- **Try it**
Convert part of the records below into a Markdown table with the columns Row and Line, numbering each row and leaving out blank lines. Begin at the line that has "addressing climate change." and stop after the line that has "Warren Buffett —".
○ ○ ○ ○
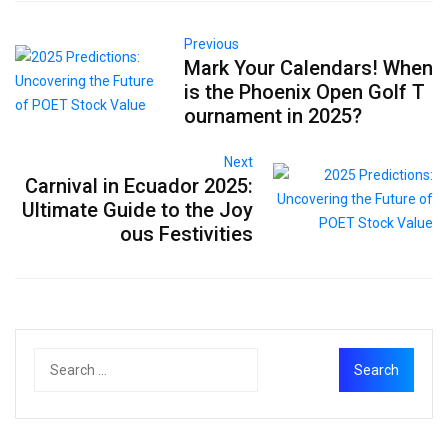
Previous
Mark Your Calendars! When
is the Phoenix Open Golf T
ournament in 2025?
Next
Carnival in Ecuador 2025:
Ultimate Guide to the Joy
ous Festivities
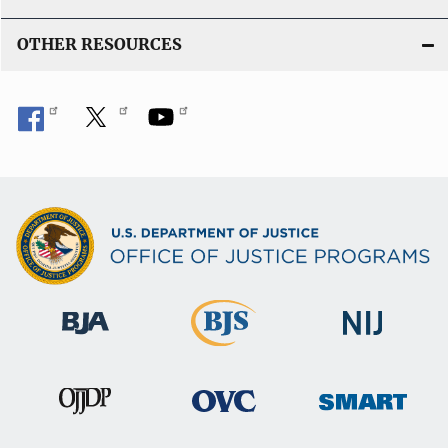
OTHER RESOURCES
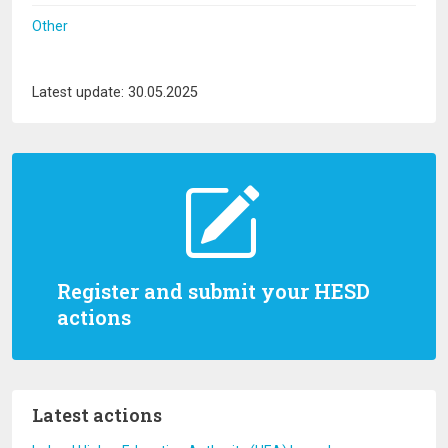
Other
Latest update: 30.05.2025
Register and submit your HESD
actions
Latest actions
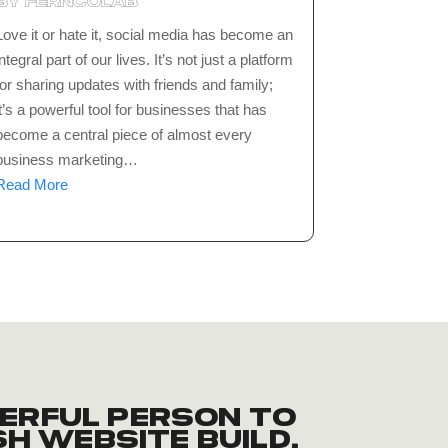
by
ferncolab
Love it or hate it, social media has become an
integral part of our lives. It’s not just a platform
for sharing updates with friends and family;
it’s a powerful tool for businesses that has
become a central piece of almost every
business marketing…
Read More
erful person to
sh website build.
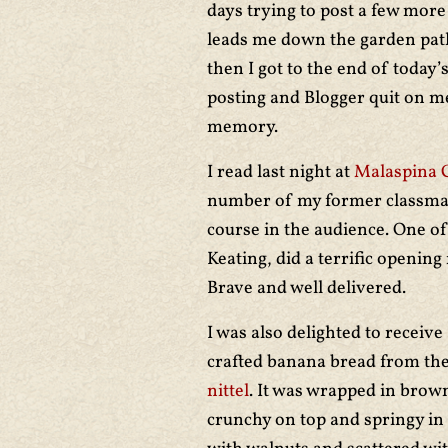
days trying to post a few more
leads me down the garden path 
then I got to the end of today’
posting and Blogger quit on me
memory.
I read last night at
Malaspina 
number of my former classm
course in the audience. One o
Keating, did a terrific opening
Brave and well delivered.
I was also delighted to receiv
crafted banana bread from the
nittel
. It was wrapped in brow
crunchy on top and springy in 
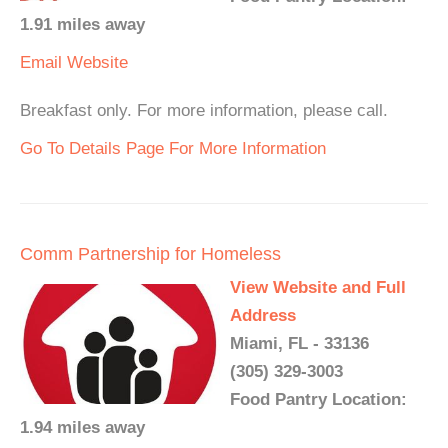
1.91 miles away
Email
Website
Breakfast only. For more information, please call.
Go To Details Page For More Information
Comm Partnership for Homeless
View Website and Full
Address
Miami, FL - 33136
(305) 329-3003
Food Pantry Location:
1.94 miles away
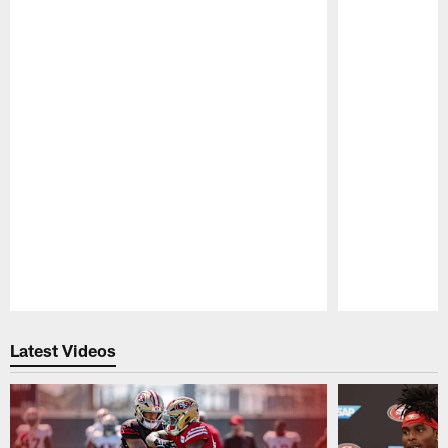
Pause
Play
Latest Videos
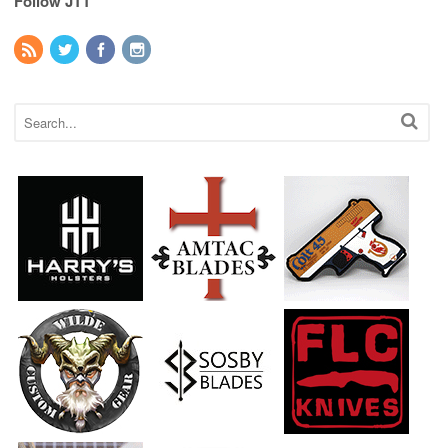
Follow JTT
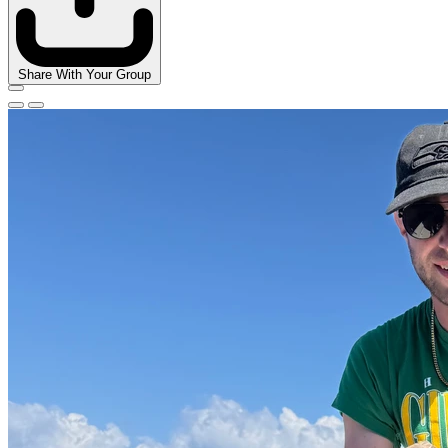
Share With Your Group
○ ○ ○ ○
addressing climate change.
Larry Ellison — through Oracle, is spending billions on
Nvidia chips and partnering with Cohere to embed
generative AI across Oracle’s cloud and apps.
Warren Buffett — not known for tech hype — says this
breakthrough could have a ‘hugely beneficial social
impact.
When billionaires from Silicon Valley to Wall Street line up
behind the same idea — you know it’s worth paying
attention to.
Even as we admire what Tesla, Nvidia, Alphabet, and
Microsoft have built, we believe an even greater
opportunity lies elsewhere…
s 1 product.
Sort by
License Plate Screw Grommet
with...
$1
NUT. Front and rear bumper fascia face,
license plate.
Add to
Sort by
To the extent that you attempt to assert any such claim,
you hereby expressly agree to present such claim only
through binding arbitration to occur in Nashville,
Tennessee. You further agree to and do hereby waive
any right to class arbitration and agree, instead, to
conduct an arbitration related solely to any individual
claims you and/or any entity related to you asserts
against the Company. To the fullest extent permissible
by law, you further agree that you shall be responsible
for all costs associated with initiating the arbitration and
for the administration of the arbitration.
○ ○ ○ ○
- **Result of this task**
| Row | Line |
|---|---|
| 1 | addressing climate change. |
| 2 | Larry Ellison — through Oracle, is spending billions on |
| 3 | Nvidia chips and partnering with Cohere to embed |
| 4 | generative AI across Oracle’s cloud and apps. |
| 5 | Warren Buffett — not known for tech hype — says this |